• What needs to be done:
All of the data, word for word and free of pictures, is the expected result.

── Data shown ──

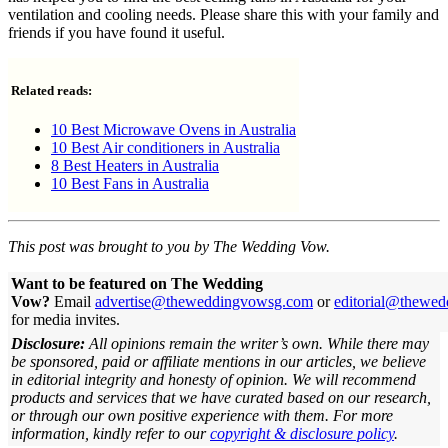
ventilation and cooling needs. Please share this with your family and
friends if you have found it useful.
Related reads:
10 Best Microwave Ovens in Australia
10 Best Air conditioners in Australia
8 Best Heaters in Australia
10 Best Fans in Australia
This post was brought to you by The Wedding Vow.
Want to be featured on The Wedding
Vow?
Email
advertise@theweddingvowsg.com
or
editorial@thewe
for media invites.
Disclosure:
All opinions remain the writer’s own. While there may
be sponsored, paid or affiliate mentions in our articles, we believe
in editorial integrity and honesty of opinion. We will recommend
products and services that we have curated based on our research,
or through our own positive experience with them.
For more
information, kindly refer to our
copyright & disclosure policy
.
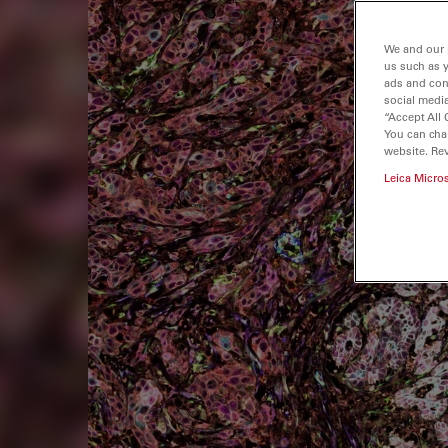
We and our 
us such as 
ads and con
social media
“Accept All 
You can cha
website. Re
Leica Micro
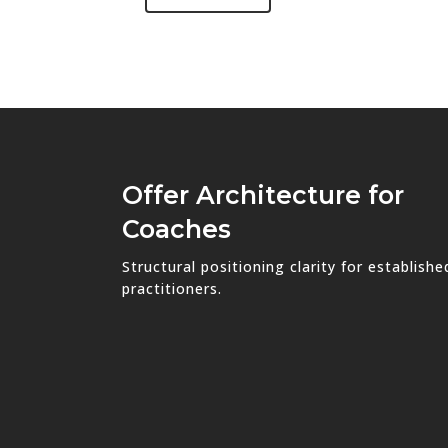
Offer Architecture for
Coaches
Structural positioning clarity for establishe
practitioners.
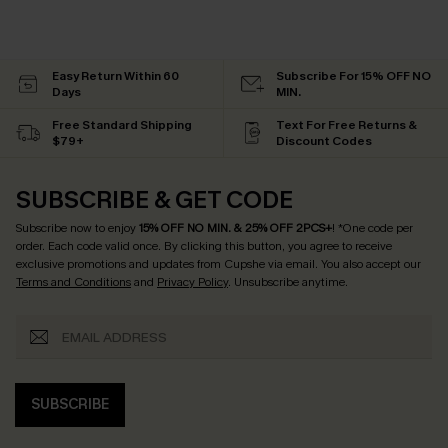
Easy Return Within 60
Subscribe For 15% OFF NO
Days
MIN.
Free Standard Shipping
Text For Free Returns &
$79+
Discount Codes
SUBSCRIBE & GET CODE
Subscribe now to enjoy
15% OFF NO MIN. & 25% OFF 2PCS+
! *One code per
order. Each code valid once.
By clicking this button, you agree to receive
exclusive promotions and updates from Cupshe via email. You also accept our
Terms and Conditions
and
Privacy Policy
. Unsubscribe anytime.
SUBSCRIBE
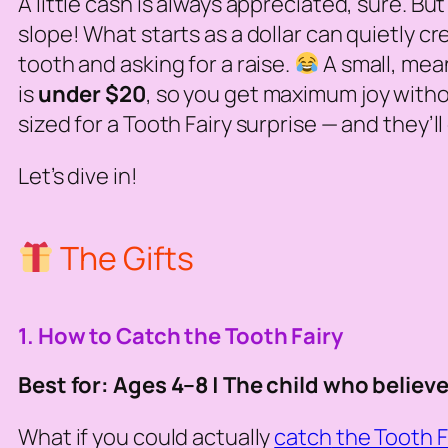
A little cash is always appreciated, sure. But
slope! What starts as a dollar can quietly cr
tooth and asking for a raise.
A small, mea
is
under $20
, so you get maximum joy withou
sized for a Tooth Fairy surprise — and they’
Let’s dive in!
The Gifts
1. How to Catch the Tooth Fairy
Best for: Ages 4–8 | The child who believe
What if you could actually
catch
the Tooth F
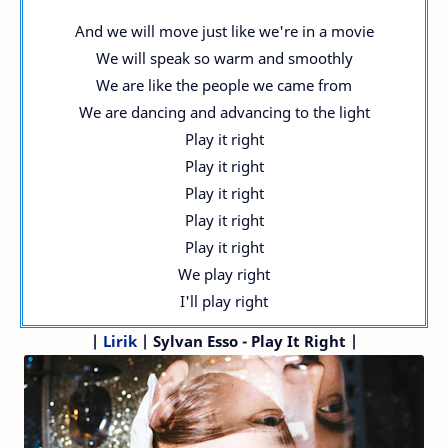
And we will move just like we're in a movie
We will speak so warm and smoothly
We are like the people we came from
We are dancing and advancing to the light
Play it right
Play it right
Play it right
Play it right
Play it right
We play right
I'll play right
|
Lirik
| Sylvan Esso - Play It Right |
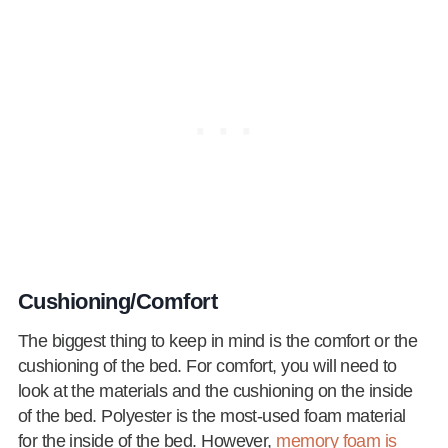
Cushioning/Comfort
The biggest thing to keep in mind is the comfort or the
cushioning of the bed. For comfort, you will need to
look at the materials and the cushioning on the inside
of the bed. Polyester is the most-used foam material
for the inside of the bed. However,
memory foam is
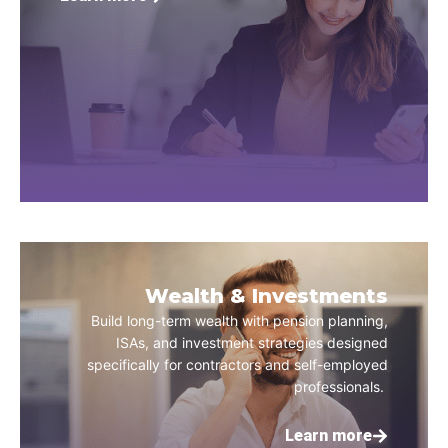
Wealth & Investments
Build long-term wealth with pension planning,
ISAs, and investment strategies designed
specifically for contractors and self-employed
professionals.
Learn more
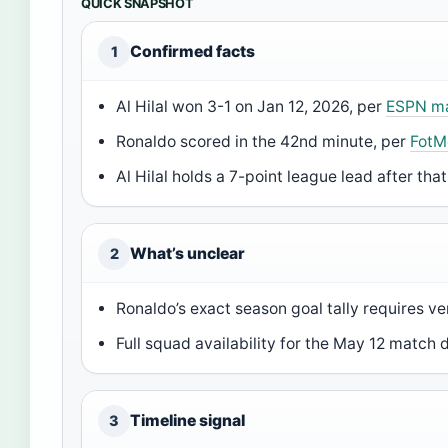
QUICK SNAPSHOT
Confirmed facts
1
Al Hilal won 3-1 on Jan 12, 2026, per
ESPN ma
Ronaldo scored in the 42nd minute, per
FotM
Al Hilal holds a 7-point league lead after that
What’s unclear
2
Ronaldo’s exact season goal tally requires ve
Full squad availability for the May 12 match
Timeline signal
3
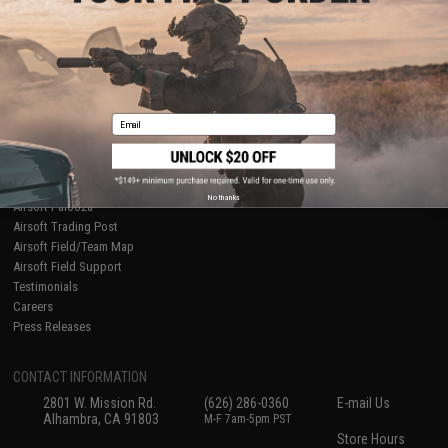
About Evike.com
Newsletter
Ordering Information
Privacy Policy
International Orders
Terms of Use
Evike-Europe.com
Disclaimer
Coupon Codes
Accessibility
Email
RESOURCES
Gaming & Special Events
Evike.com Blog & Articles
AirsoftCON
No thanks
Airsoft Palooza
Airsoft Trading Post
Airsoft Field/Team Map
Airsoft Field Support
Testimonials
Careers
Press Releases
CONTACT INFORMATION
2801 W. Mission Rd.
(626) 286-0360
E-mail Us
Alhambra, CA 91803
M-F 7am-5pm PST
Store Hours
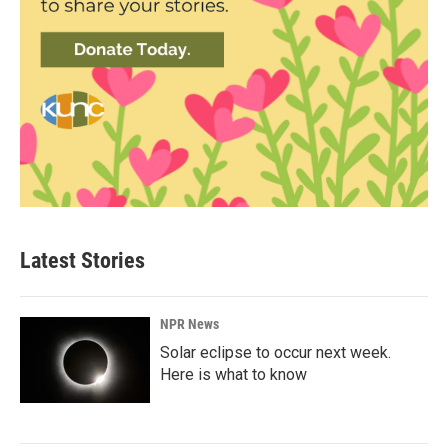
Latest Stories
NPR News
Solar eclipse to occur next week.
Here is what to know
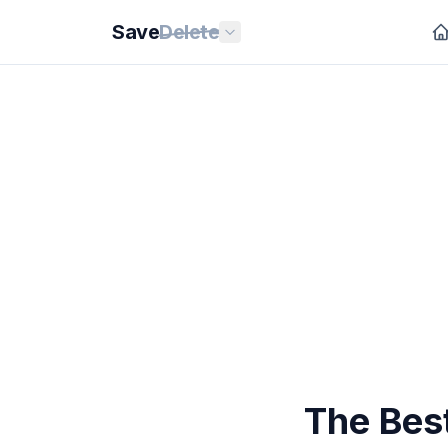
Save
Delete
The Bes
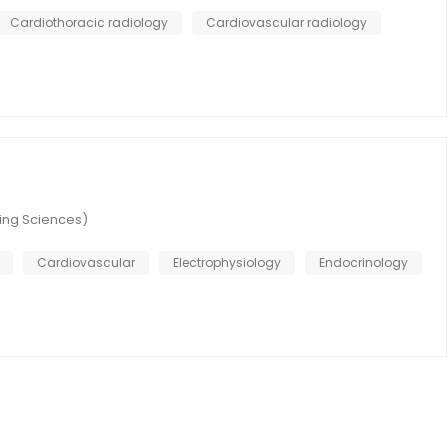
Cardiothoracic radiology
Cardiovascular radiology
ring Sciences)
Cardiovascular
Electrophysiology
Endocrinology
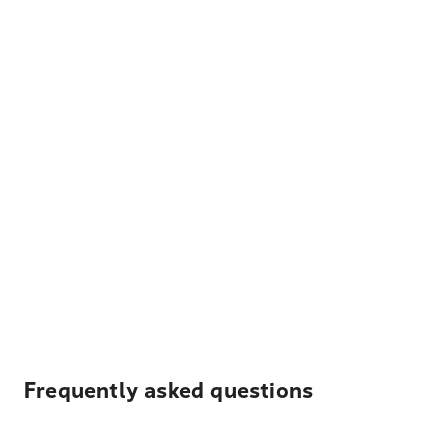
Frequently asked questions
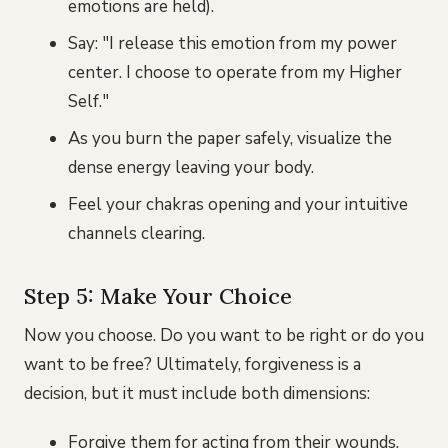
emotions are held).
Say: "I release this emotion from my power
center. I choose to operate from my Higher
Self."
As you burn the paper safely, visualize the
dense energy leaving your body.
Feel your chakras opening and your intuitive
channels clearing.
Step 5: Make Your Choice
Now you choose. Do you want to be right or do you
want to be free? Ultimately, forgiveness is a
decision, but it must include both dimensions:
Forgive them for acting from their wounds.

───

• Answer to this task:
ventilation and cooling needs. Please share this with your family and
friends if you have found it useful.
Related reads:
10 Best Microwave Ovens in Australia
10 Best Air conditioners in Australia
8 Best Heaters in Australia
10 Best Fans in Australia
This post was brought to you by The Wedding Vow.
Want to be featured on The Wedding
Vow?
Email
advertise@theweddingvowsg.com
or
editorial@thewe
for media invites.
Disclosure:
All opinions remain the writer’s own. While there may
be sponsored, paid or affiliate mentions in our articles, we believe
in editorial integrity and honesty of opinion. We will recommend
products and services that we have curated based on our research,
or through our own positive experience with them.
For more
information, kindly refer to our
copyright & disclosure policy
.
We and our 
us such as 
ads and con
social media
“Accept All 
You can cha
website. Re
Leica Micro
Offer Architecture for
Coaches
Structural positioning clarity for establishe
practitioners.
Easy Return Within 60
Subscribe For 15% OFF NO
Days
MIN.
Free Standard Shipping
Text For Free Returns &
$79+
Discount Codes
SUBSCRIBE & GET CODE
Subscribe now to enjoy
15% OFF NO MIN. & 25% OFF 2PCS+
! *One code per
order. Each code valid once.
By clicking this button, you agree to receive
exclusive promotions and updates from Cupshe via email. You also accept our
Terms and Conditions
and
Privacy Policy
. Unsubscribe anytime.
SUBSCRIBE
A little cash is always appreciated, sure. But
slope! What starts as a dollar can quietly cr
tooth and asking for a raise.
A small, mea
is
under $20
, so you get maximum joy withou
sized for a Tooth Fairy surprise — and they’
Let’s dive in!
The Gifts
1. How to Catch the Tooth Fairy
Best for: Ages 4–8 | The child who believe
What if you could actually
catch
the Tooth F
And we will move just like we're in a movie
We will speak so warm and smoothly
We are like the people we came from
We are dancing and advancing to the light
Play it right
Play it right
Play it right
Play it right
Play it right
We play right
I'll play right
|
Lirik
| Sylvan Esso - Play It Right |
Cushioning/Comfort
The biggest thing to keep in mind is the comfort or the
cushioning of the bed. For comfort, you will need to
look at the materials and the cushioning on the inside
of the bed. Polyester is the most-used foam material
for the inside of the bed. However,
memory foam is
Wealth & Investments
Build long-term wealth with pension planning,
ISAs, and investment strategies designed
specifically for contractors and self-employed
professionals.
Learn more
QUICK SNAPSHOT
Confirmed facts
1
Al Hilal won 3-1 on Jan 12, 2026, per
ESPN ma
Ronaldo scored in the 42nd minute, per
FotM
Al Hilal holds a 7-point league lead after that
What’s unclear
2
Ronaldo’s exact season goal tally requires ve
Full squad availability for the May 12 match
Timeline signal
3
About Evike.com
Newsletter
Ordering Information
Privacy Policy
International Orders
Terms of Use
Evike-Europe.com
Disclaimer
Coupon Codes
Accessibility
Email
RESOURCES
Gaming & Special Events
Evike.com Blog & Articles
AirsoftCON
No thanks
Airsoft Palooza
Airsoft Trading Post
Airsoft Field/Team Map
Airsoft Field Support
Testimonials
Careers
Press Releases
CONTACT INFORMATION
2801 W. Mission Rd.
(626) 286-0360
E-mail Us
Alhambra, CA 91803
M-F 7am-5pm PST
Store Hours
Latest Stories
NPR News
Solar eclipse to occur next week.
Here is what to know
Save
Delete
The Bes
Cardiothoracic radiology
Cardiovascular radiology
ring Sciences)
Cardiovascular
Electrophysiology
Endocrinology
Frequently asked questions
emotions are held).
Say: "I release this emotion from my power
center. I choose to operate from my Higher
Self."
As you burn the paper safely, visualize the
dense energy leaving your body.
Feel your chakras opening and your intuitive
channels clearing.
Step 5: Make Your Choice
Now you choose. Do you want to be right or do you
want to be free? Ultimately, forgiveness is a
decision, but it must include both dimensions:
Forgive them for acting from their wounds.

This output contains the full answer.